Why GitLab Is the Remote Work Gold Standard
GitLab has approximately 2,000 employees across 65+ countries, zero required offices, and annual revenue exceeding $600 million. It went public in 2021 as the largest all-remote company ever to do so. More importantly, it has been fully remote since its founding in 2014 - which means it didn't accidentally stumble into distributed work. It was designed this way from day one.
For anyone trying to understand how remote work actually functions at scale, GitLab's public handbook is the closest thing to a definitive textbook. Here's what makes their approach distinctive.
The Handbook: GitLab's Remote Superpower
GitLab's employee handbook is publicly available at about.gitlab.com/handbook. It contains thousands of pages covering every aspect of how the company operates: how decisions are made, how salaries are calculated, how performance reviews work, how to conduct a hiring loop, and what to do when you have a conflict with a colleague.
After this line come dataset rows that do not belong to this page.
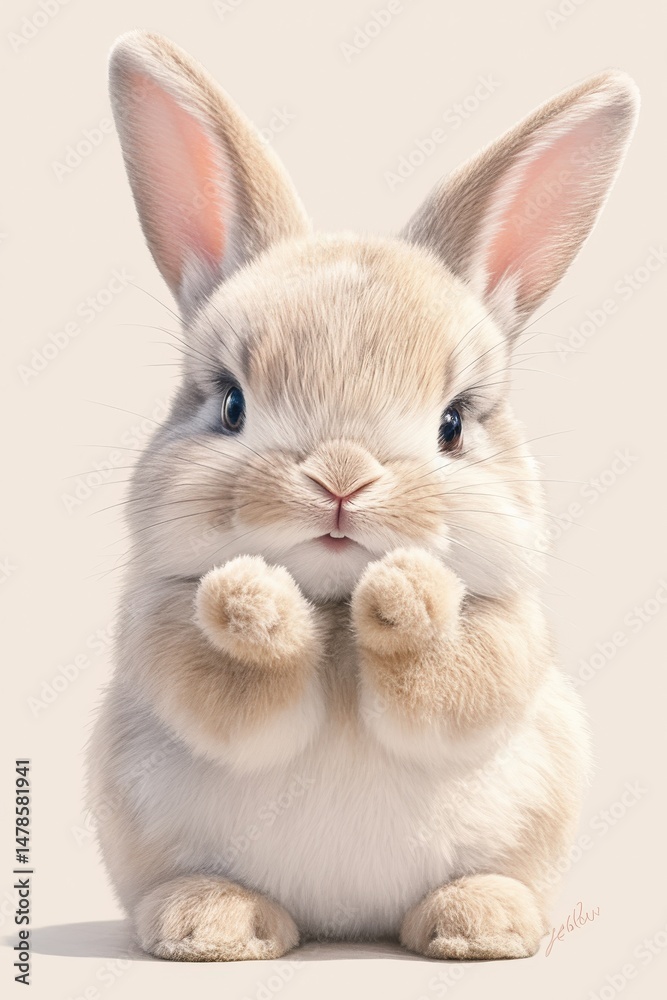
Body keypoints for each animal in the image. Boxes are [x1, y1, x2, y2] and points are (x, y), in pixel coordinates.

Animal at [86, 29, 639, 962]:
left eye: (452, 424)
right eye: (231, 405)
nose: (340, 479)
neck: (335, 614)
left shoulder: (505, 640)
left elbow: (449, 678)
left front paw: (404, 595)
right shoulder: (160, 632)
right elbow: (231, 689)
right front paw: (254, 601)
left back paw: (480, 922)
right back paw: (210, 922)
The handbook serves several critical functions:
- Onboarding: New employees read the handbook before their first week. Day one starts with context, not confusion.
- Decision-making: "Is it in the handbook?" is a real question at GitLab. Decisions are documented so they don't have to be relitigated.
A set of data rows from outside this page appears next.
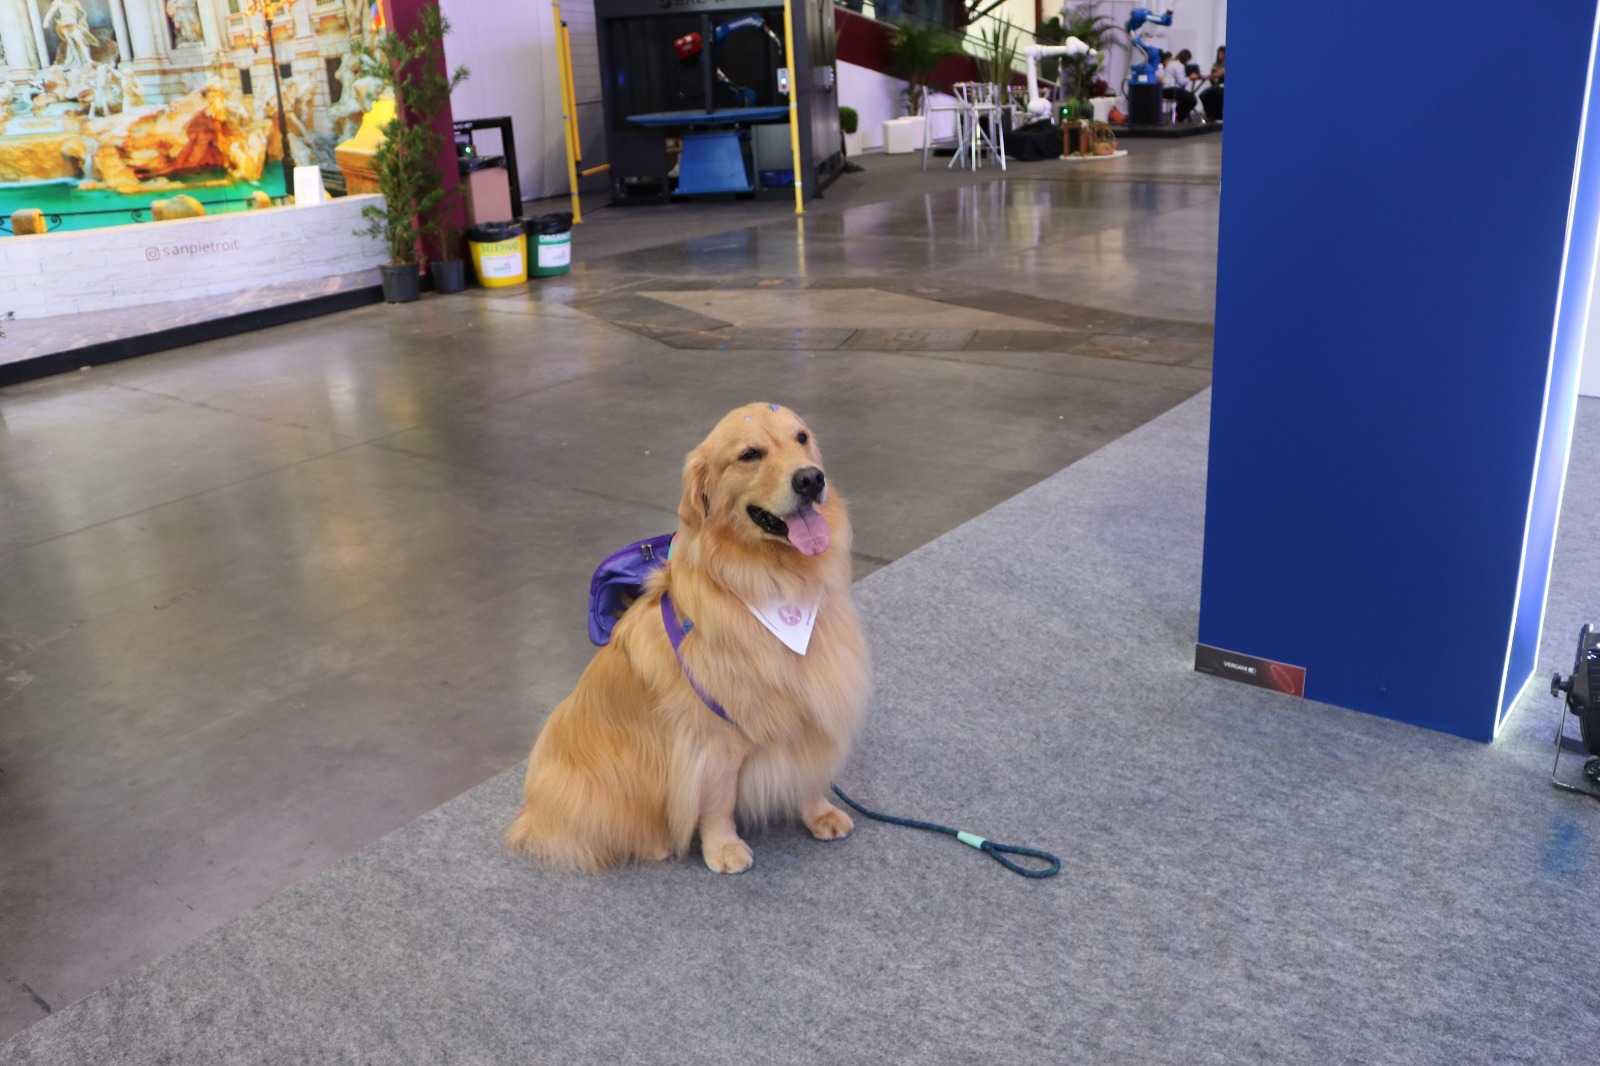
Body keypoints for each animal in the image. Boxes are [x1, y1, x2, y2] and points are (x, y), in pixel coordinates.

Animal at [505, 403, 870, 870]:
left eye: (802, 438)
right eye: (749, 454)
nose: (810, 479)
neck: (773, 583)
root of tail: (530, 813)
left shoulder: (810, 706)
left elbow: (810, 771)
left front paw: (819, 812)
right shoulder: (710, 738)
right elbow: (717, 800)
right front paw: (724, 848)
- Trust building: Public handbooks signal that the company has nothing to hide. This attracts candidates who align with the culture.
- Async by default: Written documentation replaces meetings. The handbook is the meeting.
Key Principle
GitLab's core cultural value: "If it's not in the handbook, it doesn't exist as policy." This creates enormous clarity and eliminates the arbitrary management decisions that plague most organizations.
How GitLab Does Async
At GitLab, the default for almost every interaction is async. Their guidelines:
- No expectation of immediate response to any message
- Meetings are scheduled only for discussions that can't be async
- All meetings are recorded; non-attendees can catch up
- Decisions are documented in issues or merge requests, not lost in Slack
- Bias toward over-communication in text, under-communication in live calls
GitLab's Transparent Compensation Model
GitLab pays based on a transparent formula: role level × location factor × experience factor. Every salary band is public. While they use geo-adjusted pay (employees in lower-cost markets earn less than US counterparts), the transparency eliminates the salary negotiation anxiety that most companies create.
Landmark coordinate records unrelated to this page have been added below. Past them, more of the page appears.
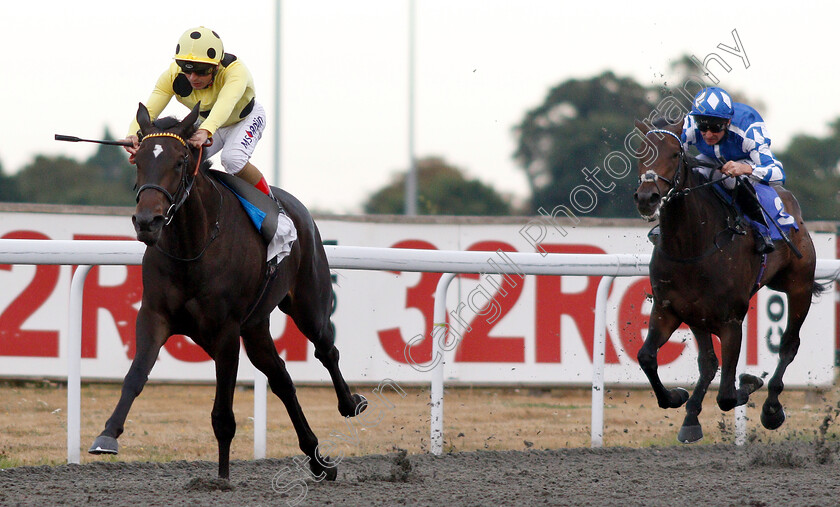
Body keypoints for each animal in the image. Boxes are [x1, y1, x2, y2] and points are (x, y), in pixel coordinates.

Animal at [89, 103, 368, 480]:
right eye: (138, 159)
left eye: (180, 160)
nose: (147, 221)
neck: (193, 245)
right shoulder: (154, 315)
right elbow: (135, 376)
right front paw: (107, 435)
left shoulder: (226, 331)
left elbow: (223, 413)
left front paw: (222, 477)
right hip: (256, 327)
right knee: (281, 378)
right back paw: (316, 458)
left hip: (309, 303)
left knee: (327, 350)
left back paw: (350, 404)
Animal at [632, 119, 820, 444]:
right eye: (641, 154)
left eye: (674, 154)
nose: (647, 198)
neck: (691, 247)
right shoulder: (669, 309)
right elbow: (647, 357)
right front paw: (677, 398)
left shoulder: (731, 320)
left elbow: (728, 395)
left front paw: (750, 381)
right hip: (700, 314)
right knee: (708, 363)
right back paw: (691, 417)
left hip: (800, 287)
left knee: (788, 345)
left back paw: (772, 408)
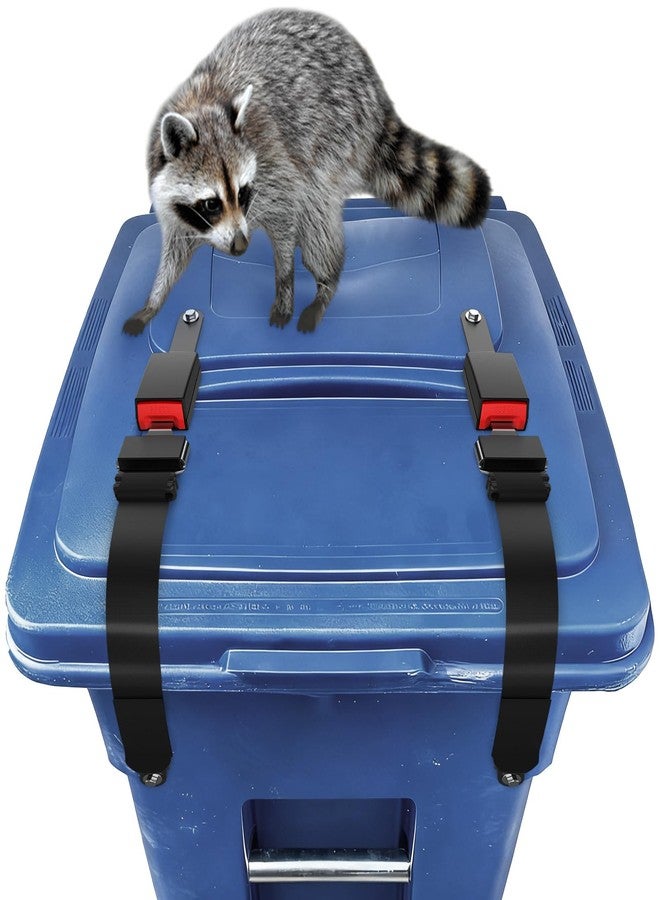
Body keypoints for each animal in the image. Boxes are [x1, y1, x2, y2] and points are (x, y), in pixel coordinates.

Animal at [123, 8, 491, 335]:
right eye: (211, 203)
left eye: (243, 192)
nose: (241, 246)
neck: (200, 107)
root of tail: (377, 94)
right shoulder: (174, 202)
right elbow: (176, 250)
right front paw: (154, 299)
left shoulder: (275, 166)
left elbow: (288, 218)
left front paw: (285, 283)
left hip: (340, 134)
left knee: (316, 212)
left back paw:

GitLab also offers equity (RSUs), a home office budget ($1,000+ annually), learning and development budget ($500/year), and a growth and development budget for career advancement.
What Every Remote Company Can Learn From GitLab
- Document everything - not as bureaucracy, but as respect for your team's time
- Make decisions in writing, not in meetings
- Trust is built through transparency, not through monitoring
- Async communication requires more effort upfront and saves 10× that effort downstream
- A public handbook is a recruiting advantage, not a security risk
Bottom Line
GitLab proves that fully distributed work at massive scale is not just possible but productive. Their handbook, async culture, and transparent compensation model aren't perks - they're infrastructure. Companies serious about remote work should read the GitLab handbook cover to cover. It's the most valuable free resource in distributed work available anywhere.